A weekly newspaper has celebrated its 160th anniversary with a 12-page supplement looking back over its history.
The Western Telegraph, based in Haverfordwest, was first published in 1854 and it produced the supplement to kick-off its birthday celebrations this year.
In the supplement, the Newsquest title updated readers on important technological developments since its 150th anniversary, when a pull-out was also produced, as well as reviewing the biggest stories of the past decade.

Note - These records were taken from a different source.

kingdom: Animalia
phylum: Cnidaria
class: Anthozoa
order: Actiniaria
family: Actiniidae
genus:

The 136-page anniversary edition also featured a special comment on the front page, pictured below, about scenes at Pembrokeshire County Council when councillors were prevented from voting about the chief executive’s future because they had spoken to the local press.HTFP reported last week that a vote could not go ahead over whether chief executive Bryn Parry-Jones should be suspended over his controversial pension arrangements, because councillors had given their views to the Telegraph and the Pembrokeshire Herald ahead of a meeting.
The Telegraph has reported since early 2012 on changes to the pension arrangements, which allow top earners at the council to receive cash payments in lieu of employers pension contributions.
The front-page comment piece by news editor Lee Day called the meeting “a mockery of democracy” and he said it had received “excellent feedback” from readers.
Editor Holly Robinson said: “Here at the Western Telegraph, more than any other newspaper I have worked on, our teams are largely made up of people who have been raised locally and who choose to make a difference to the communities where they have grown up.
“The Western Telegraph has played a significant part in the life of Pembrokeshire in the last 160 years and looks forward to serving the community for many more years to come.”
The Telegraph’s supplement included stories about developments such as its website, social media and iPad app.
It also reported on major stories from the last 10 years, including the conviction in 2011 of John William Cooper for two double murders that had haunted Pembrokeshire since the 1980s and the explosion at the former Chevron oil refinery at Pembroke that killed four people, also in 2011.